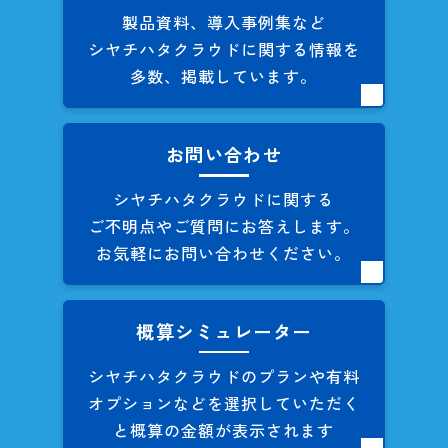
製品資料、導入事例集など
シヤチハタクラウドに関する
情報を
多数、掲載しています。
お問い合わせ
シヤチハタクラウドに関する
ご不明点やご質問にお答えします。
お気軽にお問い合わせください。
概算シミュレーター
シヤチハタクラウドのプランや
有料
オプションなどを
選択していただく
と概算の
金額が表示されます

* * * * * * * * *

## Action item
An exact copy of the entries, without any pictures, is what the answer should be.

## Solution to this exercise
製品資料、導入事例集など
シヤチハタクラウドに関する
情報を
多数、掲載しています。
お問い合わせ
シヤチハタクラウドに関する
ご不明点やご質問にお答えします。
お気軽にお問い合わせください。
概算シミュレーター
シヤチハタクラウドのプランや
有料
オプションなどを
選択していただく
と概算の
金額が表示されます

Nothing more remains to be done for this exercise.